On work/family balance and leaning in


Because baby update posts can get a little tiring...

Two of my truths these days:

I love my kids.
I miss work.

Recently I picked up two books from the library: Lean in: women, work, and the will to lead by Sheryl Sandberg and Overwhelmed: work, love, and play when no one has the time by Brigid Schulte. Note: when I'm looking for books I might like I always look at the "frequently purchased together" titles on Amazon.

Over the last year and a half, I feel like I finally achieved a decent work/family/life balance. It hasn't always been perfect but we definitely settled into a good routine. R and I have also grown in to better partners in shared parenting and housekeeping. With a third baby on the way I became even more interested in work/life balance and wondered about the challenges of adding just one more child to the mix with their own needs and demands. I feel like the odds are especially stacked against you if you have a "big" family as you are seen as tipping the scale toward trading off career for family life.

I really enjoyed Sandberg's book. I finished this book cover to cover in two days. The book focused a lot on her personal journey and experiences. A lot of her thoughts reinforced my own beliefs about shared parenting, etc. Her book is career-oriented and offers a prescription of dos and donts for building a successful career and balancing family life.  She highlights many ways that women unintentionally hold themselves back in the workforce. Some of these were eye openers and I recognized having played into them myself. A job recently came up that I had hummed and hawed about applying for since baby N was just born but I've decided to apply anyway.
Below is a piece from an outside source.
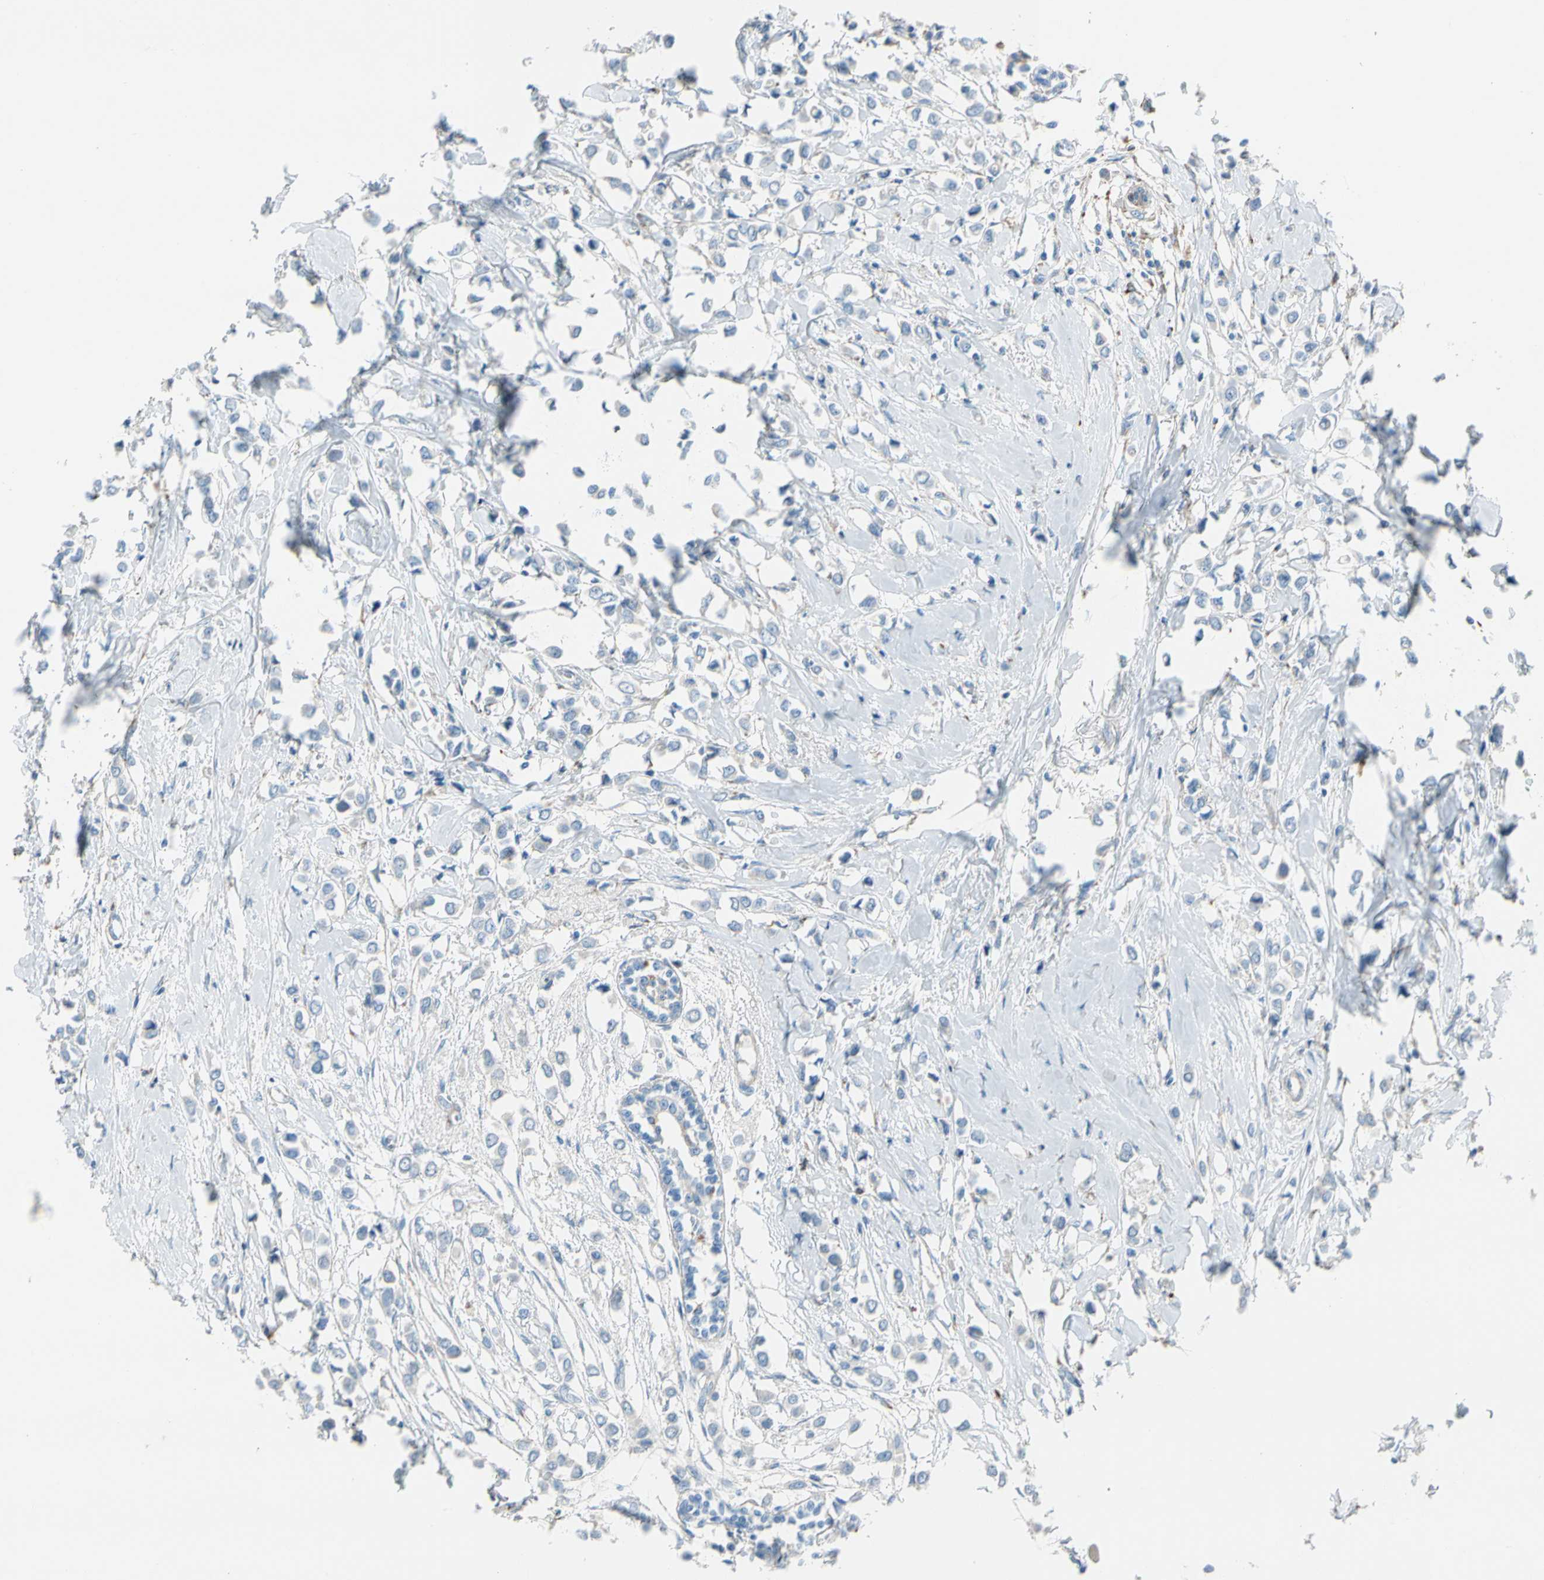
{"staining": {"intensity": "weak", "quantity": "25%-75%", "location": "cytoplasmic/membranous"}, "tissue": "breast cancer", "cell_type": "Tumor cells", "image_type": "cancer", "snomed": [{"axis": "morphology", "description": "Lobular carcinoma"}, {"axis": "topography", "description": "Breast"}], "caption": "The photomicrograph reveals staining of breast lobular carcinoma, revealing weak cytoplasmic/membranous protein staining (brown color) within tumor cells.", "gene": "LY6G6F", "patient": {"sex": "female", "age": 51}}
If I get an interview I can always try to negotiate a later starting date and work from there rather than not applying and possibly missing out on an opportunity.
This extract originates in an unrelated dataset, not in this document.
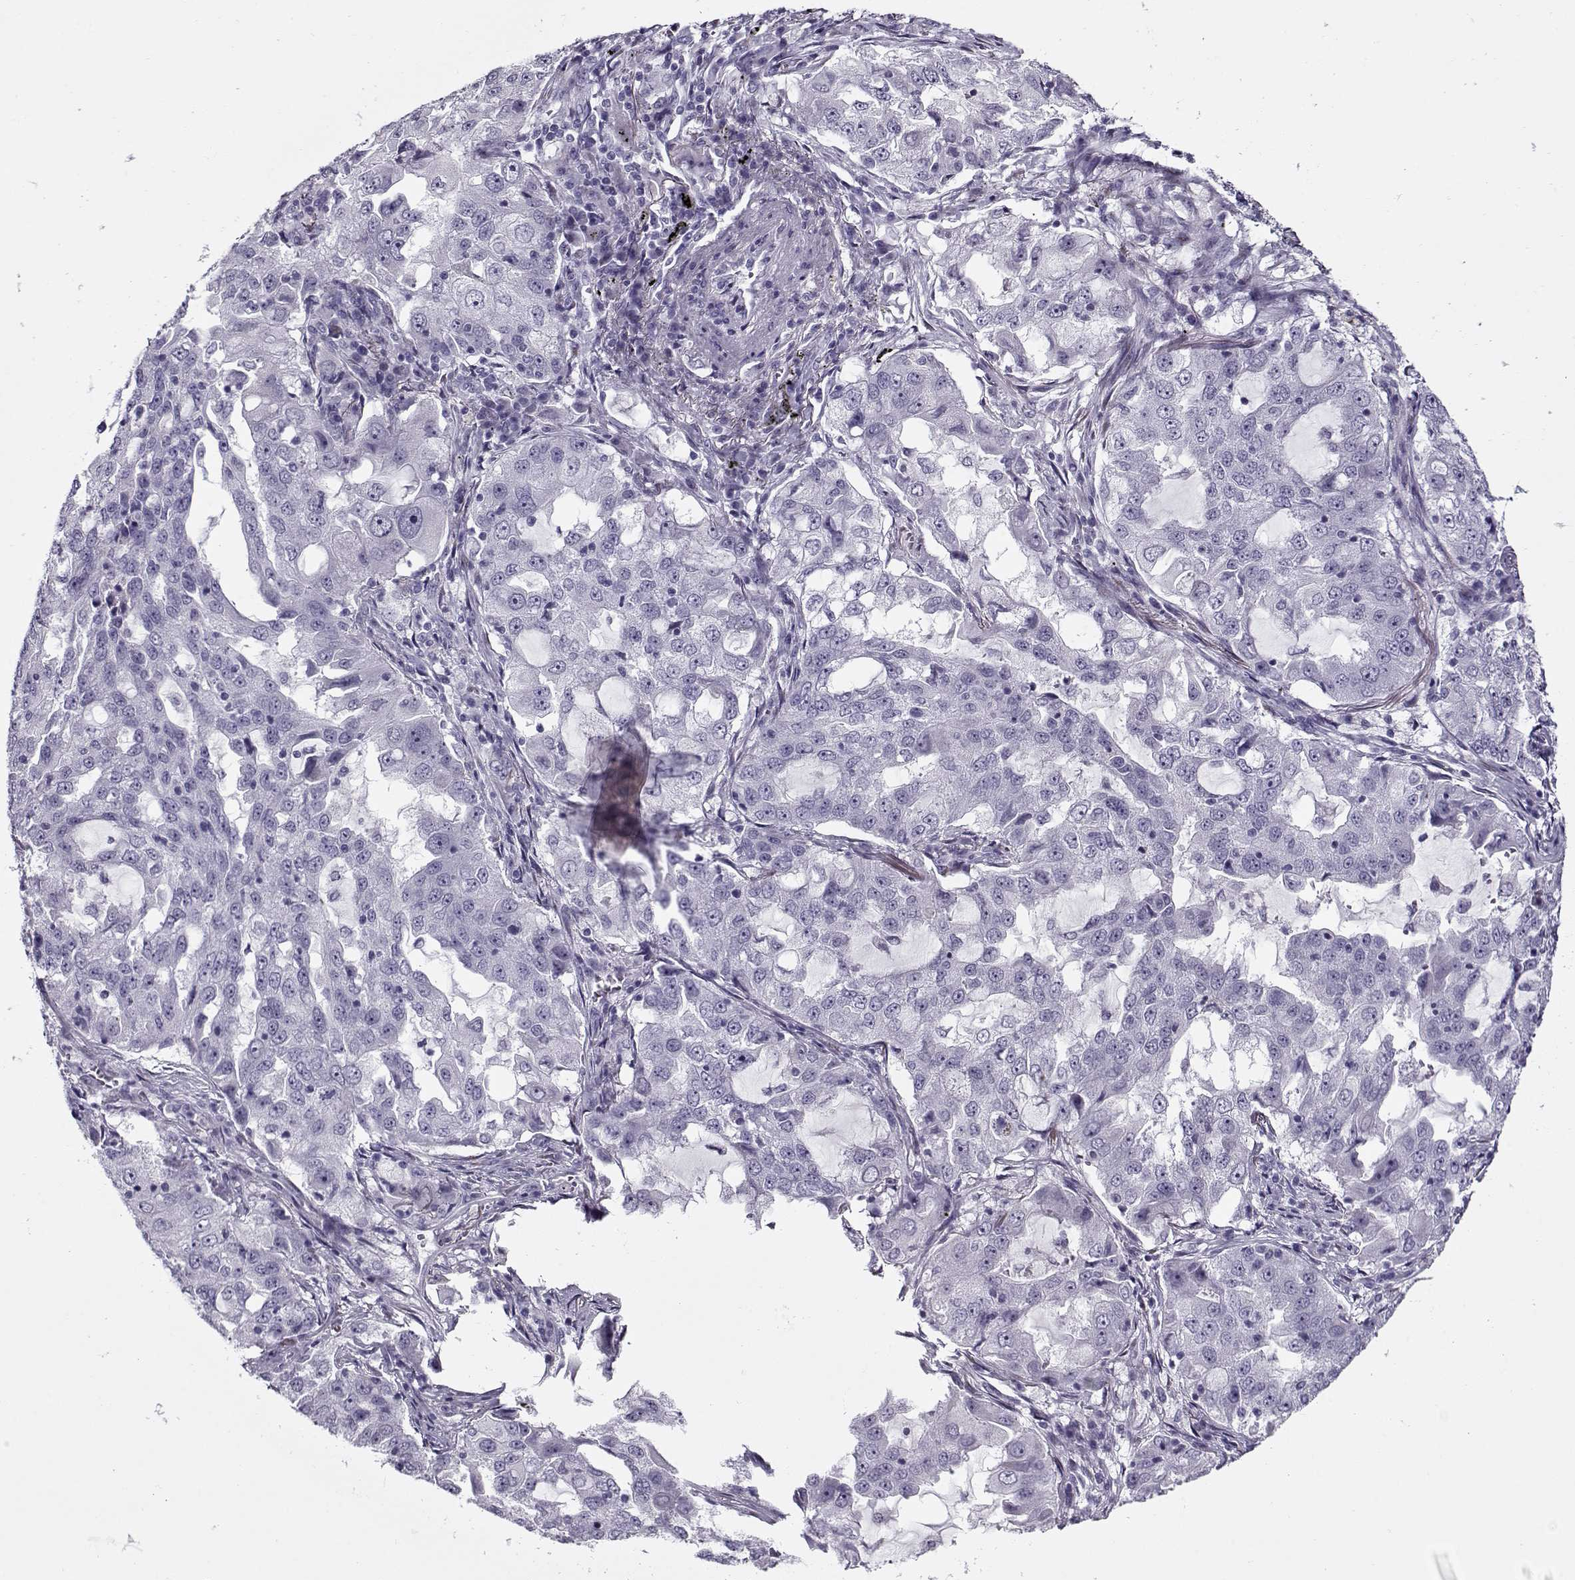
{"staining": {"intensity": "negative", "quantity": "none", "location": "none"}, "tissue": "lung cancer", "cell_type": "Tumor cells", "image_type": "cancer", "snomed": [{"axis": "morphology", "description": "Adenocarcinoma, NOS"}, {"axis": "topography", "description": "Lung"}], "caption": "There is no significant expression in tumor cells of lung adenocarcinoma.", "gene": "GAGE2A", "patient": {"sex": "female", "age": 61}}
The academic in me also enjoyed the research-heavy Schulte book, though I had a hard time getting through the first part on Work before more or less breezing through the parts on Love and Play. Schulte's book is all about how women (and even some men) feel overwhelmed with work/life responsibilities. In the Appendix at the end, she provides a good summary of all of the key takeaways from each of the areas of work, love, and play. Some of the things that stuck with me from this book are:

- Busyness is a choice. It is not a brag or an excuse. By saying you're busy you're actually saying I'm choosing something else.
- Women are super multi-taskers. But multi-tasking often leaves many loose ends rather than focusing productively on completing one task. Compartmentalize.
- Learn to embrace "good enough" and stop "maternal gatekeeping". Let others help and let them do it in their own way. You don't need to serve up a 3-course meal to have visitors. Keep it simple.
- Choose to be intentional. If you can't do everything with your kids, do the ones that matter most to them. In all likeliness they don't care who drops them off at soccer practice.
- The to-do list will always be never ending. Choose to do one extra thing each day. Park the items on a list - they'll still be there tomorrow.
- Make time to play.

Read any good books or blog posts on work/life balance lately?